Todos tenemos claro que Iván “Pudge” Rodríguez es uno de los mejores receptores que ha pasado por las Grandes Ligas, pero ¿será esto suficiente como para que sea exaltado al Salón de la Fama en su primera aparición en la papeleta?

     “Pudge” Rodríguez comenzó su carrera en las Grandes Ligas con los Rangers de Texas en 1991 con solo 19 años de edad, consagrándose ese mismo año como el Novato del Año de la Liga Americana. Estuvo 12 años con los Rangers de Texas (1991-2002), luego de ahí estuvo un año con los Marlins de Florida donde ganó su única Serie Mundial. Al finalizar la temporada de 2003 con los Marlins, se declaró agente libre y firmó un contrato con los Tigres de Detroit donde estuvo por 5 años (2004-2008), también fue parte de los Yankees de Nueva York (2008), los Astros de Houston (2009), nuevamente los Rangers de Texas en el 2009 y finalizó su carrera con los Nationals de Washington (2010-2011).

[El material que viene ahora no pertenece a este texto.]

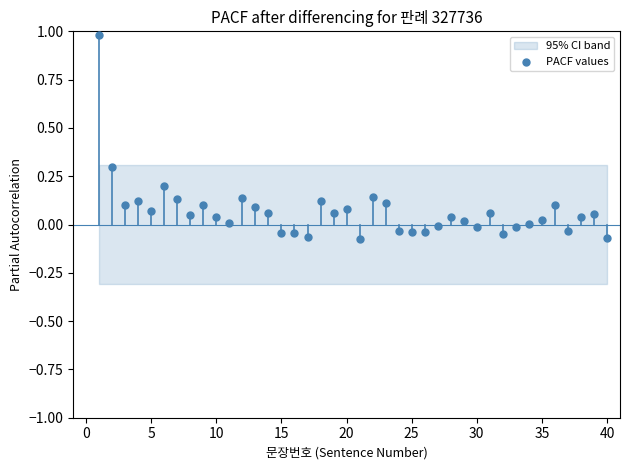

What is the range of X values (max minus min)?

39.0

     Durante toda su carrera fue consistente en ambos lados del diamante, ofensiva y defensivamente hablando.  “Pudge” terminó con excelentes números de por vida, tuvo promedio de bateo de .296, 311 jonrones, 2,844 imparables, 1,332 carreras impulsadas, 572 dobles y OPS de .798, todo esto del lado ofensivo. En su fuerte, la defensa, terminó sacando el 46% de los corredores y fue el receptor con más partidos jugados detrás del plato con 2,427.  A todo esto se le suma la cantidad de premios que obtuvo en sus 21 años de carrera  como profesional.  Rodríguez, aparte de ser nombrado Novato del Año en 1991,  fue 14 veces al Juego de Estrellas, obtuvo 7 bates de plata, 13 guantes de oro y fue el Jugador Más Valioso de la Liga Americana en 1999.

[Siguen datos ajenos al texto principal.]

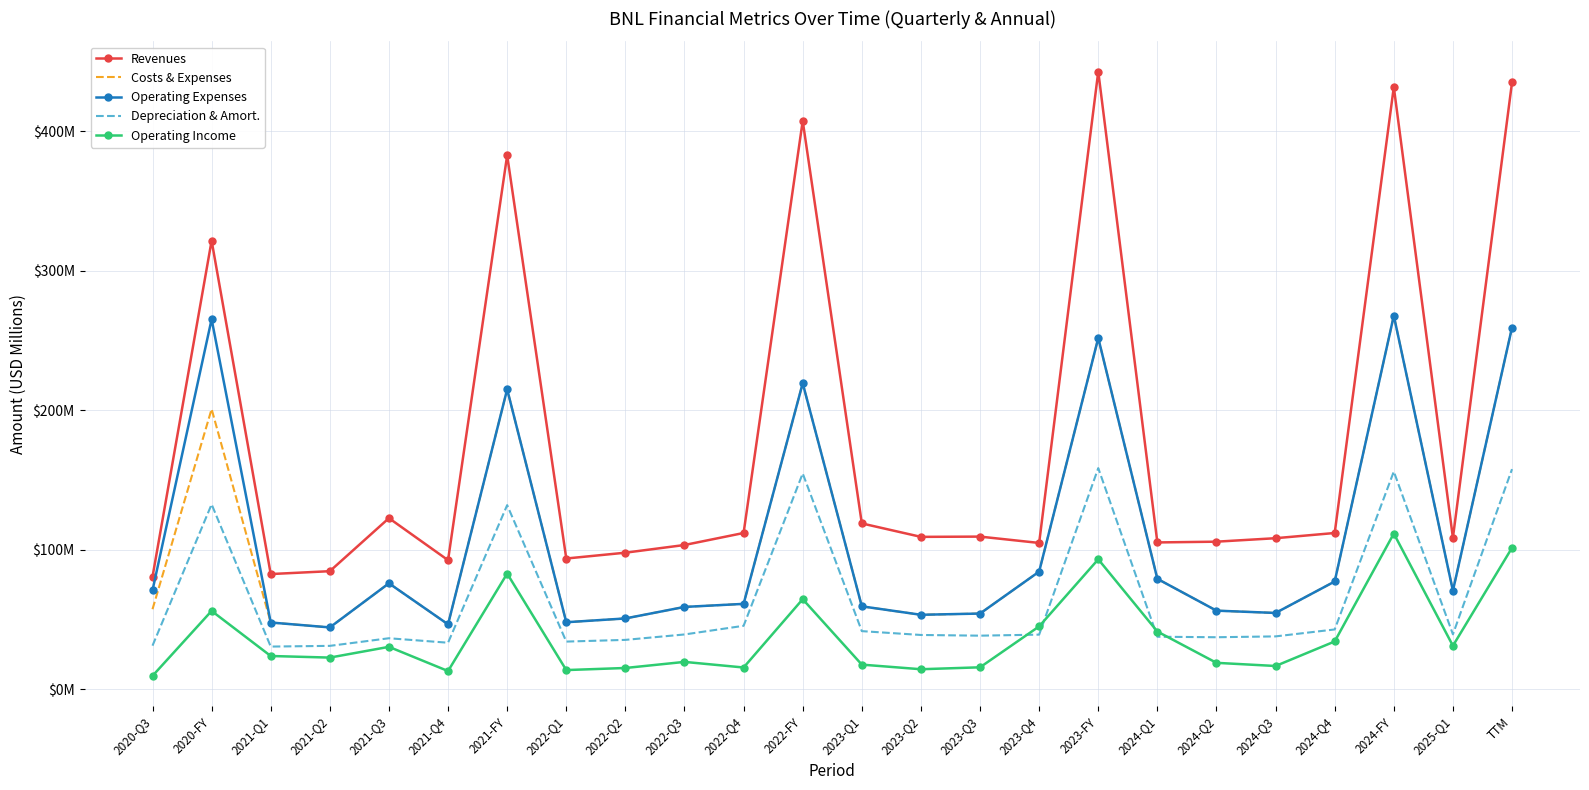

What is the sum of the Operating Expenses values at 2024-FY and 2021-Q2?

312.4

    En el Salón de la Fama, hay un sinnúmero de receptores que han sido pieza clave para sus equipos en diferentes épocas, pero hay un grupo selectivo con los cuales debemos comparar los números de “Pudge” porque sin duda alguna debemos compararlo con los mejores. Estos son Carlton Fisk, Yogi Berra, Johnny Bench, Roy Campanella y uno de los exaltados en el 2016, Mike Piazza. No cabe duda de que este es un grupo élite de receptores, todos tienen excelentes números por algo pertenecen al Salón de la Fama.  La mayoría de estos receptores se definen por su ofensiva, porque no podemos quitarle el mérito al receptor con la mejor ofensiva en la historia, Mike Piazza. Piazza tuvo un promedio de por vida de .308, 427 jonrones, 2,127 imparables, 1,335 carreras impulsadas, fue 12 veces al juego de estrellas y obtuvo 10 bates de plata en 16 años de carrera en las Grandes Ligas.  Podríamos decir que su ofensiva fue lo que lo llevó al Salón de la Fama, porque sus números defensivos no son los mejores. Piazza terminó su carrera sin ganar un guante de oro en la receptoría, su porcentaje sacando corredores en movimiento fue de un bajo 23% y a lo largo de su carrera le robaron 1,400 bases, o sea que si observamos estos números podemos llegar a la conclusión de que su defensa ni siquiera fue promedio.

    El receptor siempre se ha distinguido por el guante, han sido muy pocos los receptores que han tenido unos números increíbles en la ofensiva, por ende, el receptor con la mejor defensa debe ser elegido en su primera aparición en la papeleta del Salón de la Fama. Iván Rodríguez, posee el récord en las Grandes Ligas por más partidos jugados en la historia en la receptoría (2,427), es el receptor con más guantes de oro en la historia (13) y su porcentaje de fusilar corredores en movimiento fue de 46%, estadísticamente hablando hasta el día de hoy “Pudge” es el receptor con la mejor defensa en la historia.  Ya vimos lo grande que fue con el guante, pero con el madero también puso grandes números, tanto así que es uno de cinco peloteros en la historia en terminar su carrera con al menos .290 de promedio de bateo, 2,500 imparables, 550 dobles, 300 jonrones y 1,300 carreras impulsadas, los otros cuatro lo son Hank Aaron, George Brett, Babe Ruth y Barry Bonds, los primeros tres son miembros del Salón de la Fama y Bonds, si no fuese por las acusaciones debido al uso de esteroides, también sería parte de ese grupo selectivo.

 

La pregunta es: Si la receptoría es la posición más importante en la defensa y los números de Iván Rodríguez lo catalogan como el mejor en la posición, ¿no debería ser exaltado al Salón de la Fama en su primer año en la papeleta?